- **Görev 1**:
Verilen metinde "4) Ve malum" ifadesinden "o kadar kardır." ifadesine kadar olan kısmı aynen yazar mısın?
- **Görev 2**:
Verilen metne göre birinci maddede anlatılan milyonlarca Kürt'ü hangi parti temsil eder?

- **Verilen metin**:
1) Demokratik reformlar yapmış, AB ye girmiş, zenginliğini arttırmış, onca -tabii ve insan- kaynaklarını doğru yönde kullanan Türkiye’nin bir parçası olarak yaşamak isteyen milyonlarca Kürt. Savaş değil reform istiyor. 80 senedir bu reformun gerçekleşmediğini gördüğü için PKK sorununa sessiz kalıyor. Çünkü PKK tehdidi olmasa devletin yerinden kımıldayacağı yok. DTP bu grubu temsil eder.

2)PKK’dan da, oligarşiden de, baskıcı zihniyetten de, yasaklardan da, derin devlet pisliklerinden de bıkmış usanmış olan (etnik kimliği öne çıkartmayan) demokratlar, liberaller, Müslüman demokratlar, solcu demokratlar, ikinci Cumhuriyetçiler, sanayiciler, büyük-küçük işadamları, aydınlar, iç-dış yatırımcılar, velhasılı nüfusun yarısından fazlası olan halk.

3) “Demokratik reformlar yapmış, AB ye girmiş, zenginliğini arttırmış, onca -tabii ve insan- kaynaklarını doğru yönde kullanan Türkiye” durumunda gizli iktidarını yitirecek olan erkan.

4) Ve malum PKK.

*          *           *

Birinci ve ikinci maddedeki kesimlerin amaçları ve çıkarları hemen hemen örtüştüğü gibi göze batar bir çelişkileri de yoktur. Fakat üçüncü ve dördüncü grupların “ayak oyunları ve taktikleri” kafa karışıklığına, duygu sömürüsüne ve anlık reaksiyona maruz kalmalarına sebep oluyor.
Bu gruptakiler fokuslarını kaybetmeyip illa da Demokrasi taleplerini diğerlerine “dank” ettirmekten taviz vermemeliler. Çünkü er geç kazanacak olanlar onlardır. Ne kadar önce bu kazanımlar elde edilirse o kadar kardır.

Üçüncü gruptakiler gizli iktidarlarını her gün biraz daha kaybetmektedirler. Kendi tabileriyle “devletin kaleleleri birer birer düşmektedir”.
Atanmışlar yerine seçilmişlerin gerçek iktidara önce mecliste (yasama), sonra hükümet ve Cumhurbaşkalnlığı (yürütme) ve de reforme edilmiş anayasal adalet sistemiyle (yargı) sahip olması onları tamamen güçsüz kılmakta bu gerçekler onları daha agresif yapmaktadır.

- **Verilen öğeler**:
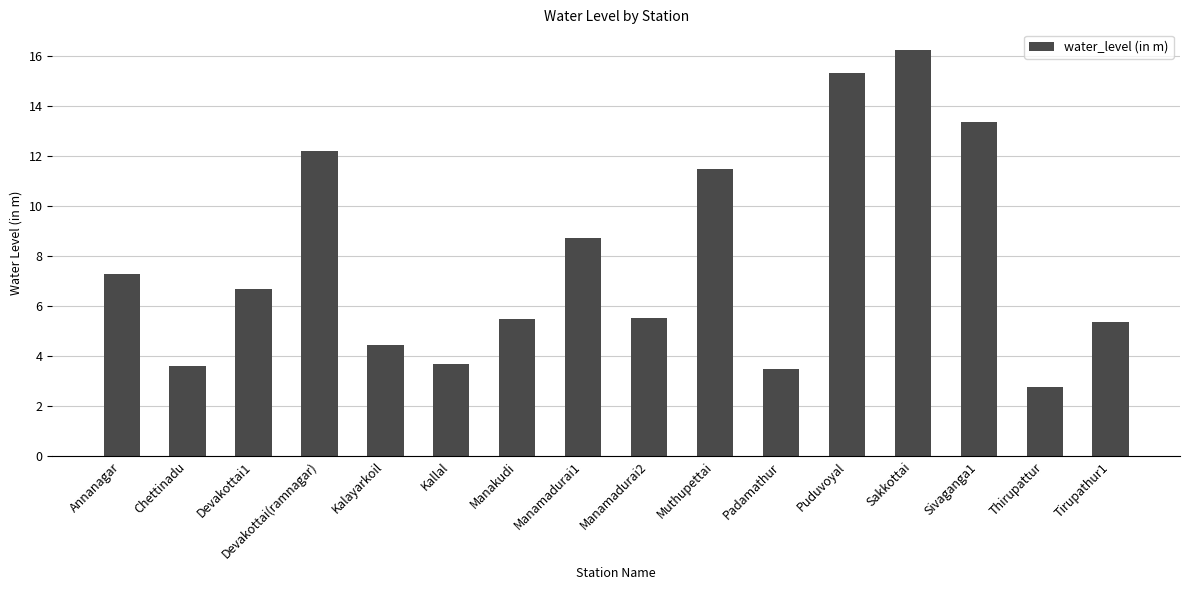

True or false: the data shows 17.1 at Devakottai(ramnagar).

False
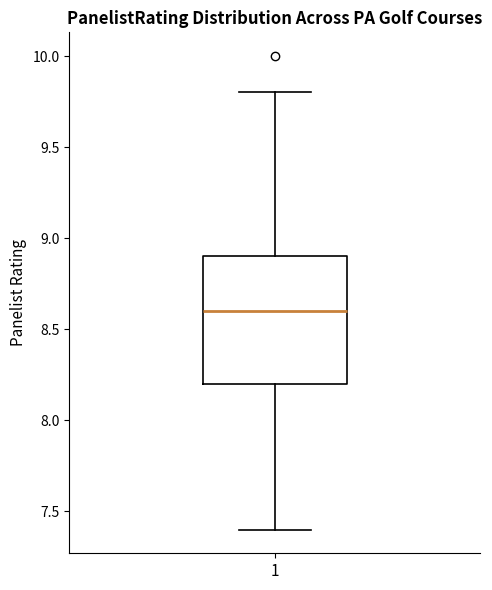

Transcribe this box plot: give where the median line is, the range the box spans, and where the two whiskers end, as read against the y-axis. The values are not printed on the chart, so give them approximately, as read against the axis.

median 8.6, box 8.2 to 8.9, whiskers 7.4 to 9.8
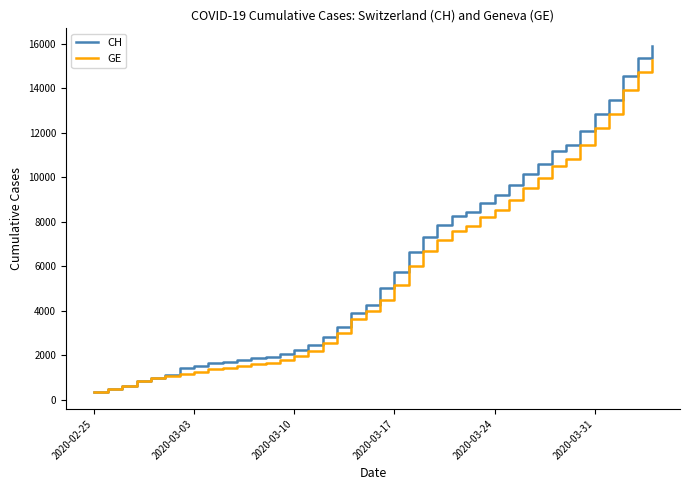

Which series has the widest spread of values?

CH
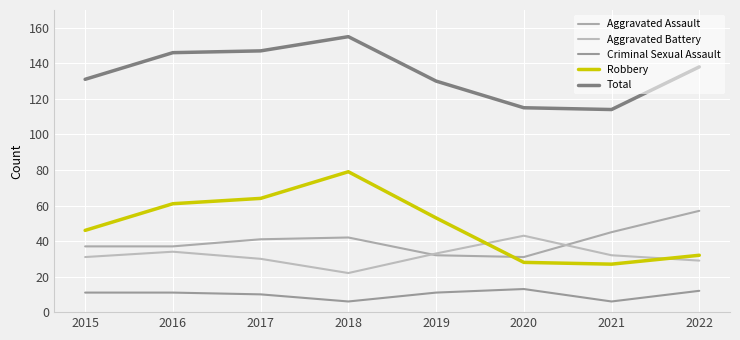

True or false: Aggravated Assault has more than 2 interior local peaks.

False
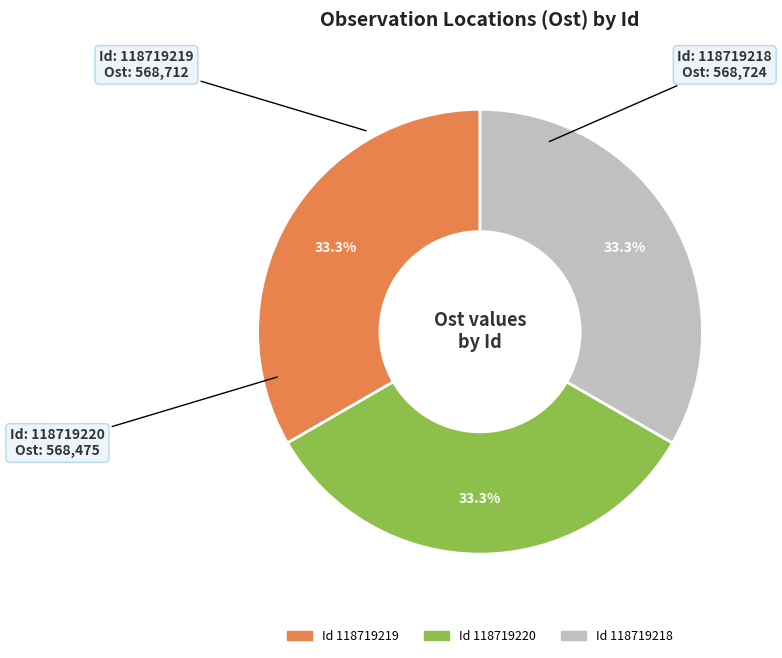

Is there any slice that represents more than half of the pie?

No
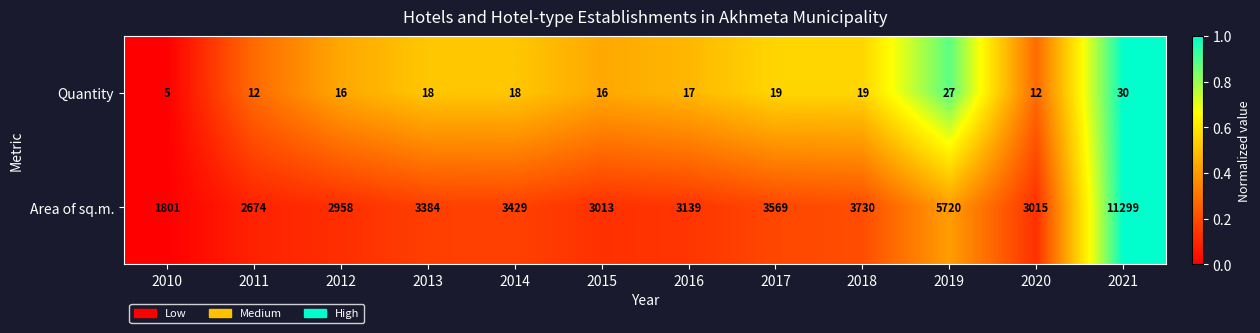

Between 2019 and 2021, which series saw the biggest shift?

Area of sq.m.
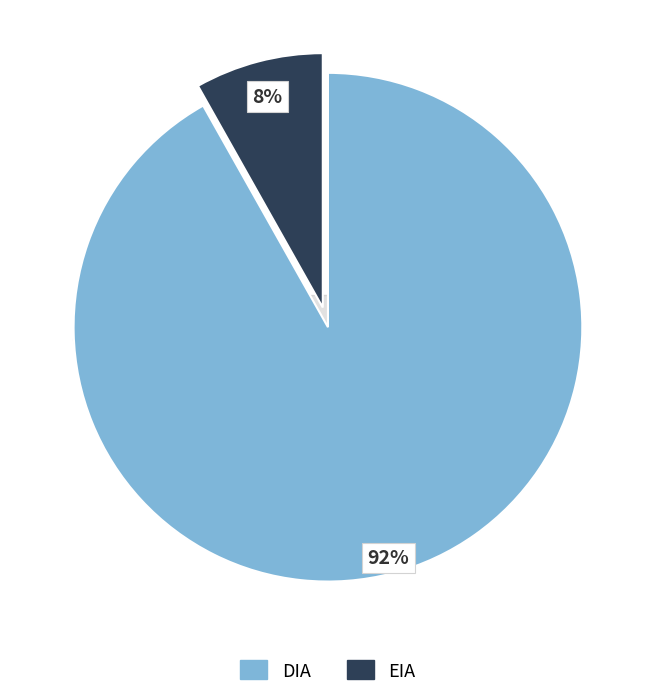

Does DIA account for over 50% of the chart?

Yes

--

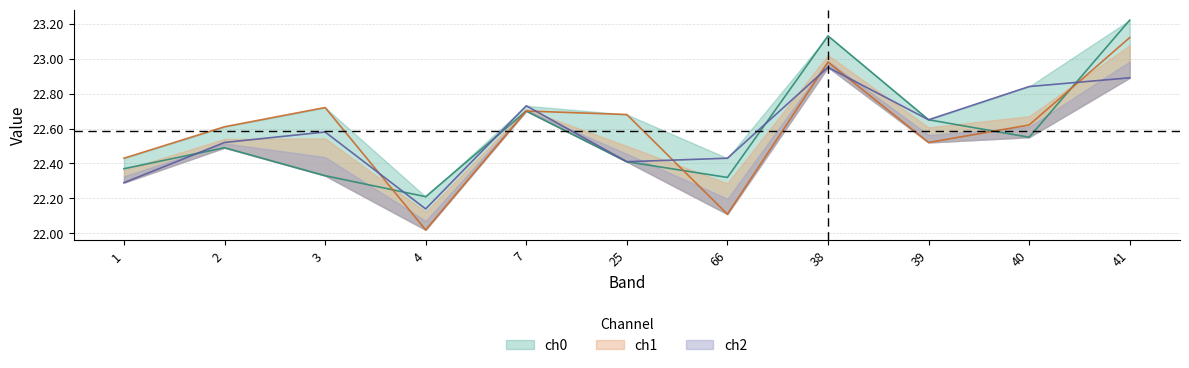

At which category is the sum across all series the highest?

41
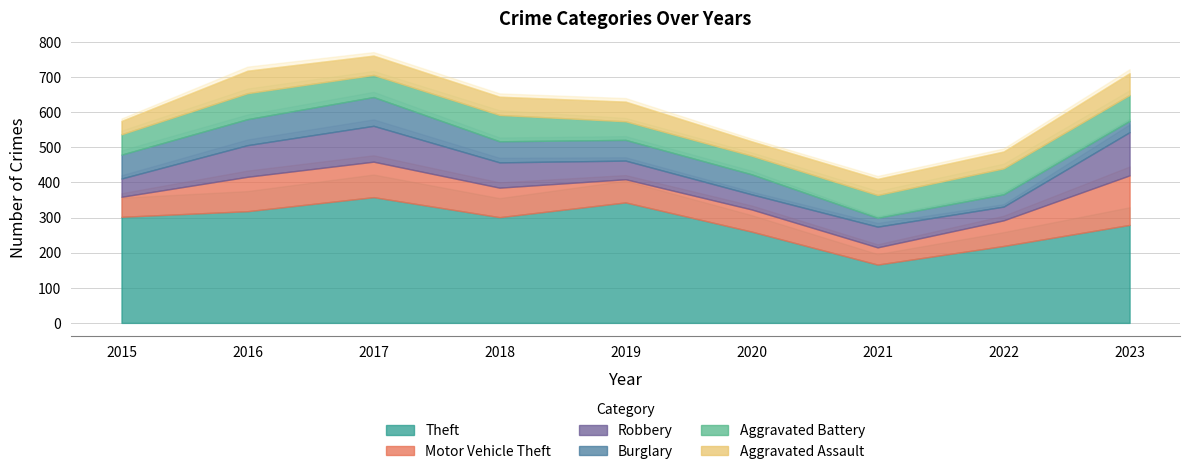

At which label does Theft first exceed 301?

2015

- **Cevap 1**:
4) Ve malum PKK.

*          *           *

Birinci ve ikinci maddedeki kesimlerin amaçları ve çıkarları hemen hemen örtüştüğü gibi göze batar bir çelişkileri de yoktur. Fakat üçüncü ve dördüncü grupların “ayak oyunları ve taktikleri” kafa karışıklığına, duygu sömürüsüne ve anlık reaksiyona maruz kalmalarına sebep oluyor.
Bu gruptakiler fokuslarını kaybetmeyip illa da Demokrasi taleplerini diğerlerine “dank” ettirmekten taviz vermemeliler. Çünkü er geç kazanacak olanlar onlardır. Ne kadar önce bu kazanımlar elde edilirse o kadar kardır.

- **Cevap 2**:
DTP.